Bolin: Two Jacks gone, but neither forgotten

The final bell sounded at Oaklawn Elementary School in Fort Worth, Texas, that Friday afternoon, Nov. 22, 1963, 50 years ago. I ran out to the curb where my father waited for me in our white Rambler station wagon.

I was so happy for the weekend, Saturday morning cartoons in the morning, anticipation of Thanksgiving next week, turkey and dressing and even Christmas in the not-too-distant future.

Although my Dad already knew about the tragedy, he did not tell his second-grade son immediately.

My brother, Steve, a fourth-grader, walked home that day, and I’m sure he already knew. I hopped in the front seat, said, “Hi Dad,” and as my father pulled away from the school toward our modest home at 3310 Collins St., I flicked on the radio.

Immediately, the reporter intoned in a somber voice, “The president has been shot.” Just like that. Those are the only words I remember. “The president has been shot.”

I know those words did not register on my 7-year-old mind, at least not at first. The president has been shot? John F. Kennedy?

The youthful, tanned, handsome man whose photograph I often saw in magazines or whose image appeared on our black and white television screen? How could that be? Our president has been killed?

I know that my father tried to soothe me – to explain. We watched that white and black television screen, all four of us – Dad, Mom, Steve and me – sitting still together, transfixed in our living room in those terrible days ahead. Jack Ruby shooting Lee Harvey Oswald.

Brave and proud John-John in a pea coat saluting his father’s funeral cortege, a scene that made me cry then, and still makes me cry today.

The next week, Dad took us all down the road to Dallas, driving us along the motorcade route, and pointing out the Texas Book Depository Building as we passed.

While we know that President Kennedy, Jack to his family and close friends, was a flawed human being ­– and aren’t we all – he also had the ability to lift us up through inspirational words. In his inaugural address, he told a hopeful nation “And so, my fellow Americans, ask not what your country can do for you; ask what you can do for your country.” We should still heed JFK’s words today.

Across an ocean and all but obscured by the American president’s assassination, C. S. Lewis, the Christian writer and Oxford/Cambridge scholar, also died on Nov. 22, 1963.

Lewis, also called Jack by his family and closest friends, had the ability, as did JFK, to inspire with his words, both the spoken word and especially the written word.

Through his sermons, essays, children’s stories, science fiction and apologetics, Lewis has become even more widely-read after his death. Have you read “The Chronicles of Narnia?”

Like JFK, Lewis urged individuals to live lives of meaning in service to others.

“If you look for truth,” Lewis wrote, “you may find comfort in the end; if you look for comfort you will not get either comfort or truth, only soft soap and wishful thinking to begin, and in the end, despair.”

For Lewis, living a life of meaning requires hard work, eschewing comfort and the easy way.

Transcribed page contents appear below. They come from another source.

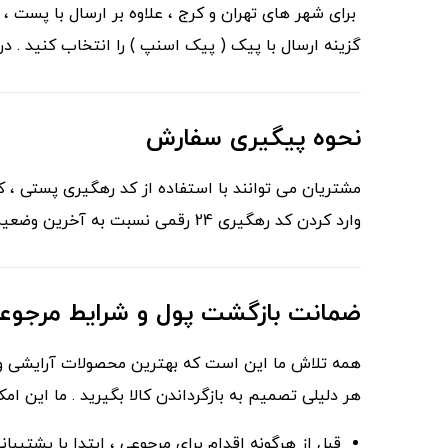
برای شهر های تهران و کرج ، علاوه بر ارسال با پست 
گزینه ارسال با پیک ( پیک اسنپ ) را انتخاب کنید . د
نحوه
پیگیری
سفارش
مشتریان می توانند با استفاده از کد رهگیری پستی ، 
وارد کردن کد رهگیری 24 رقمی نسبت به آخرین وضعیت سفارش در حال ارسال خود ، مطلع شوند .
ضمانت بازگشت پول و شرایط مرجوع
همه تلاش ما این است که بهترین محصولات آرایشی و 
هر دلیلی تصمیم به بازگرداندن کالا بگیرید . ما این امکان را برای شما فراهم کرده
قبل از هرگونه اقدام برای مرجوعی ، ابتدا با پشتیبان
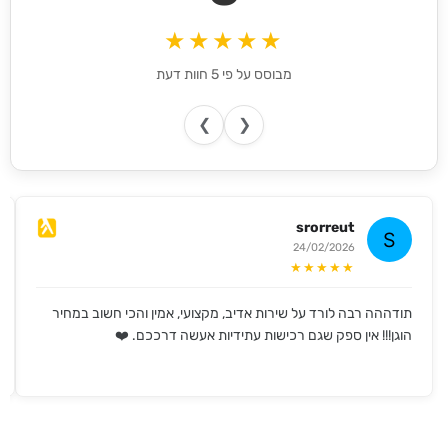
★★★★★
מבוסס על פי 5 חוות דעת
❯
❮
srorreut
24/02/2026
★★★★★
תודההה רבה לורד על שירות אדיב, מקצועי, אמין והכי חשוב במחיר
הוגן!!! אין ספק שגם רכישות עתידיות אעשה דרככם. ❤️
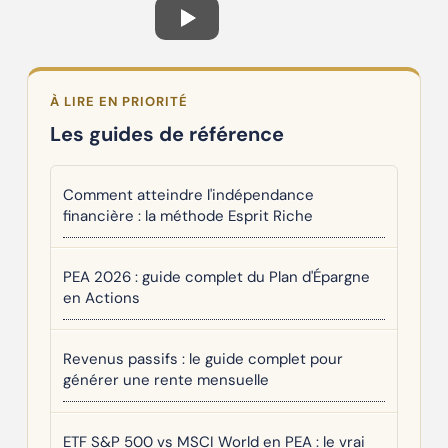
À LIRE EN PRIORITÉ
Les guides de référence
Comment atteindre l'indépendance
financière : la méthode Esprit Riche
PEA 2026 : guide complet du Plan d'Épargne
en Actions
Revenus passifs : le guide complet pour
générer une rente mensuelle
ETF S&P 500 vs MSCI World en PEA : le vrai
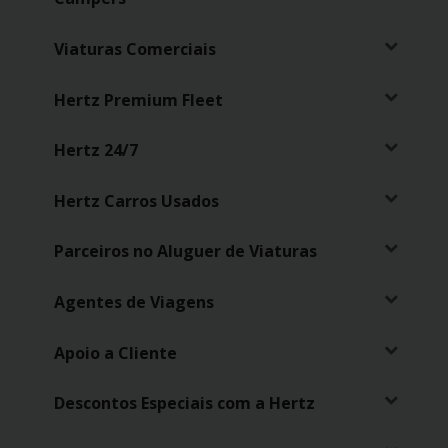
Viaturas Comerciais
Hertz Premium Fleet
Hertz 24/7
Hertz Carros Usados
Parceiros no Aluguer de Viaturas
Agentes de Viagens
Apoio a Cliente
Descontos Especiais com a Hertz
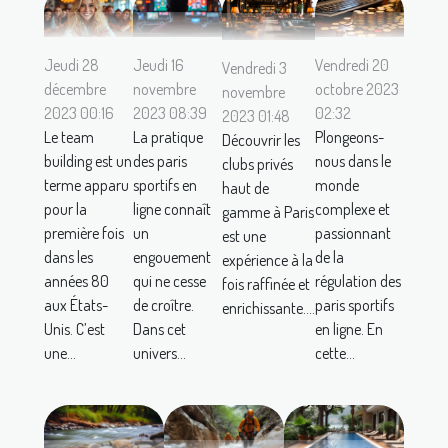
Jeudi 28
Jeudi 16
Vendredi 20
Vendredi 3
décembre
novembre
octobre 2023
novembre
2023 00:16
2023 08:39
02:32
2023 01:48
Le team
La pratique
Plongeons-
Découvrir les
building est un
des paris
nous dans le
clubs privés
terme apparu
sportifs en
monde
haut de
pour la
ligne connaît
complexe et
gamme à Paris
première fois
un
passionnant
est une
dans les
engouement
de la
expérience à la
années 80
qui ne cesse
régulation des
fois raffinée et
aux États-
de croître.
paris sportifs
enrichissante....
Unis. C’est
Dans cet
en ligne. En
une...
univers...
cette...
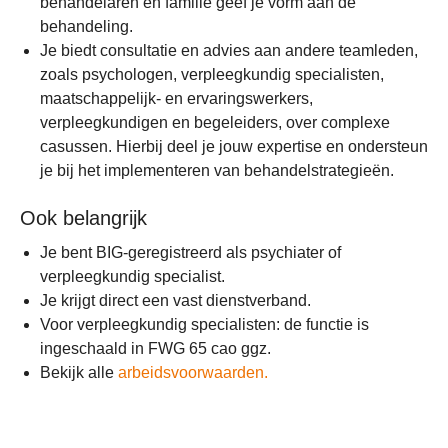
behandelaren en familie geef je vorm aan de
behandeling.
Je biedt consultatie en advies aan andere teamleden,
zoals psychologen, verpleegkundig specialisten,
maatschappelijk- en ervaringswerkers,
verpleegkundigen en begeleiders, over complexe
casussen. Hierbij deel je jouw expertise en ondersteun
je bij het implementeren van behandelstrategieën.
Ook belangrijk
Je bent BIG-geregistreerd als psychiater of
verpleegkundig specialist.
Je krijgt direct een vast dienstverband.
Voor verpleegkundig specialisten: de functie is
ingeschaald in FWG 65 cao ggz.
Bekijk alle
arbeidsvoorwaarden.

And for Lewis, a former atheist who, “surprised by joy,” found his way to faith in Christ, faith defined his scholarship and his writing, along with every other aspect of his life.

“I believe in Christianity as I believe that the sun has risen,” Lewis said, “not only because I see it, but because by it I see everything else.”

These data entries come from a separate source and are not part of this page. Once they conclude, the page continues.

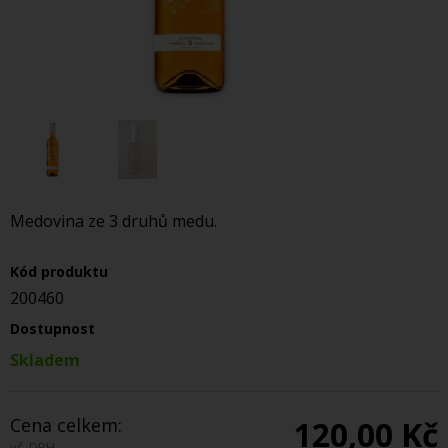
Medovina ze 3 druhů medu.
Kód produktu
200460
Dostupnost
Skladem
Cena celkem:
120,00 Kč
vč. DPH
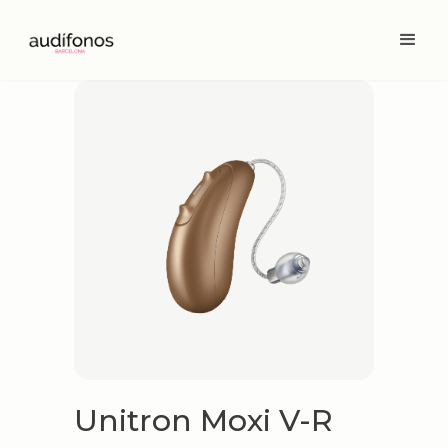
Unitron Moxi V-R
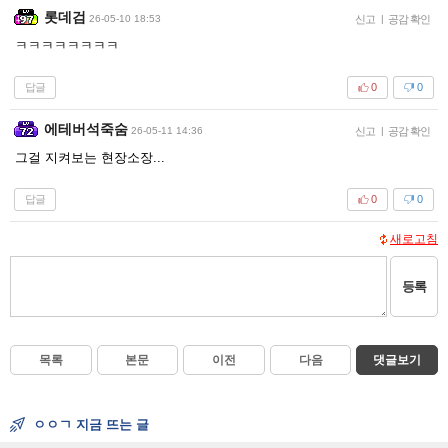
롯데검
26-05-10 18:53
신고
|
공감 확인
ㅋㅋㅋㅋㅋㅋㅋㅋ
답글
0
0
에테버석죽숨
26-05-11 14:36
신고
|
공감 확인
그걸 지켜보는 현장소장...
답글
0
0
새로고침
등록
목록
본문
이전
다음
댓글보기
ㅇㅇㄱ 지금 뜨는 글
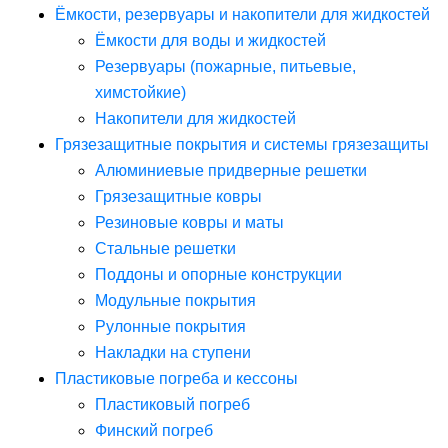
Ёмкости, резервуары и накопители для жидкостей
Ёмкости для воды и жидкостей
Резервуары (пожарные, питьевые,
химстойкие)
Накопители для жидкостей
Грязезащитные покрытия и системы грязезащиты
Алюминиевые придверные решетки
Грязезащитные ковры
Резиновые ковры и маты
Стальные решетки
Поддоны и опорные конструкции
Модульные покрытия
Рулонные покрытия
Накладки на ступени
Пластиковые погреба и кессоны
Пластиковый погреб
Финский погреб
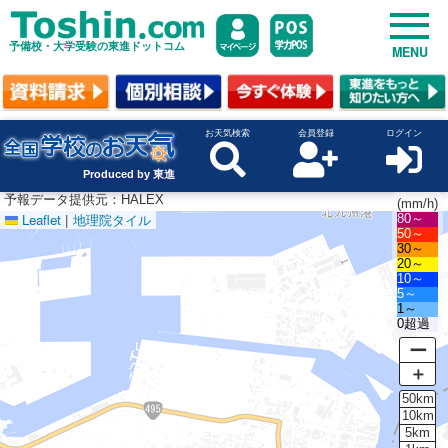
予備校・大学受験の東進ドットコム
MENU
お天気検索
会員登録
ログイン
Produced by 東進
予報データ提供元：HALEX
(mm/h)
Leaflet
|
地理院タイル
80～
50～
30～
20～
10～
5～
1～
0超過
ー
＋
50km
10km
5km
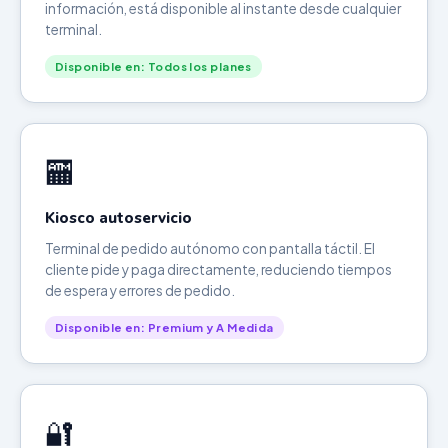
información, está disponible al instante desde cualquier
terminal.
Disponible en: Todos los planes
🏧
Kiosco autoservicio
Terminal de pedido autónomo con pantalla táctil. El
cliente pide y paga directamente, reduciendo tiempos
de espera y errores de pedido.
Disponible en: Premium y A Medida
🔐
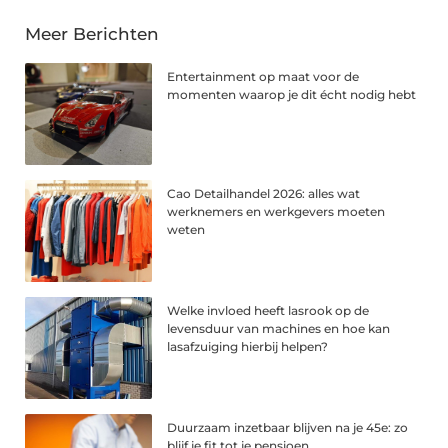
Meer Berichten
Entertainment op maat voor de
momenten waarop je dit écht nodig hebt
Cao Detailhandel 2026: alles wat
werknemers en werkgevers moeten
weten
Welke invloed heeft lasrook op de
levensduur van machines en hoe kan
lasafzuiging hierbij helpen?
Duurzaam inzetbaar blijven na je 45e: zo
blijf je fit tot je pensioen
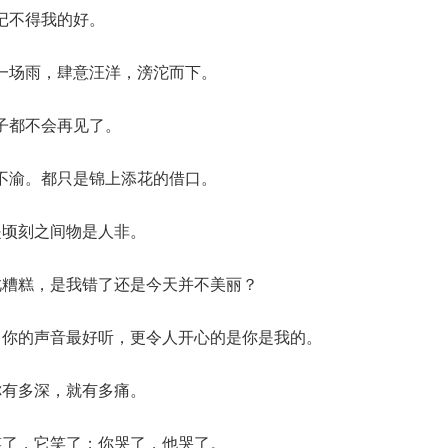
记不得我的好。
一场雨，肆意汪洋，滂沱而下。
子都不会再见了。
不渝。都只是锦上添花的借口。
是顷刻之间物是人非。
此糟糕，是我错了还是今天并不美丽？
，你的声音最好听，更令人开心的是你是我的。
你有多深，就有多痛。
笑了，它笑了；你哭了，他哭了。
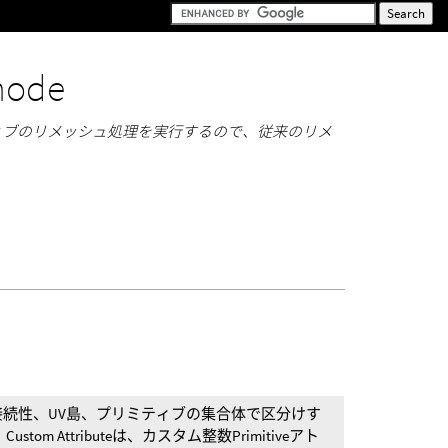
node
ティブのリメッシュ処理を実行するので、従来のリメ
Sizeには、接続性、UV島、プリミティブの集合体で区分けす
om Attributeは、カスタム整数Primitiveアト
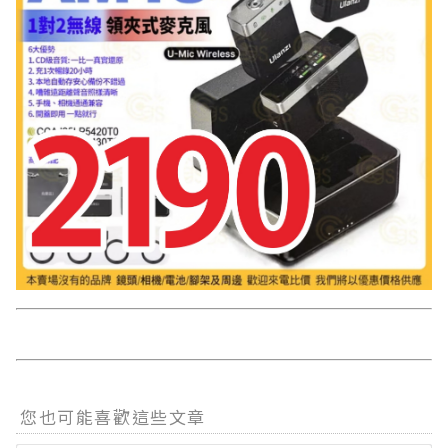
您也可能喜歡這些文章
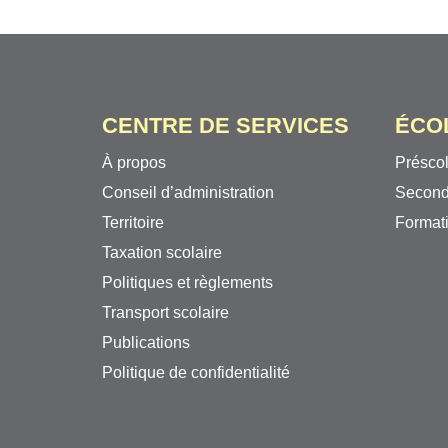
CENTRE DE SERVICES
ÉCO
À propos
Préscol
Conseil d’administration
Second
Territoire
Formati
Taxation scolaire
Politiques et règlements
Transport scolaire
Publications
Politique de confidentialité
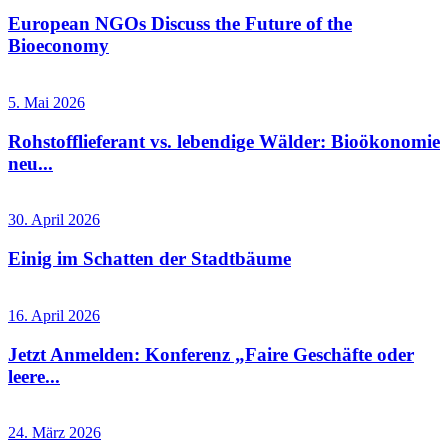
European NGOs Discuss the Future of the
Bioeconomy
5. Mai 2026
Rohstofflieferant vs. lebendige Wälder: Bioökonomie
neu...
30. April 2026
Einig im Schatten der Stadtbäume
16. April 2026
Jetzt Anmelden: Konferenz „Faire Geschäfte oder
leere...
24. März 2026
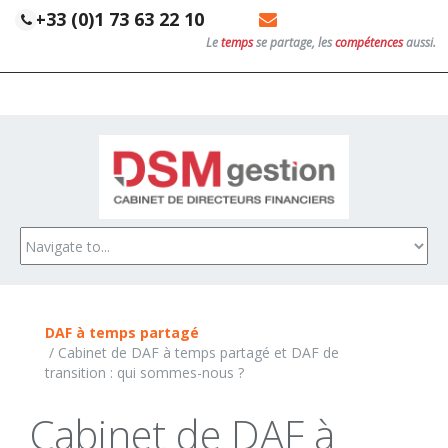
+33 (0)1 73 63 22 10
Le
temps
se partage, les
compétences
aussi.
NOS MISSIONS
ACCUEIL
NOS CLIENTS
TÉMOIGNAGES
DAF à temps partagé
A POURVOIR
/
Cabinet de DAF à temps partagé et DAF de
transition : qui sommes-nous ?
Cabinet de DAF à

During this week of the 50th anniversary of the deaths of JFK and C. S. Lewis, the president and the Christian scholar, what can we take away from their lives and from their words that can inspire us still today?

I think that both the president and the scholar would tell us, “It’s not about you and it’s not about me.”

“Rather, it’s about what you and I can do for someone else; it’s what we can do for our country; it’s what we can do for our world.”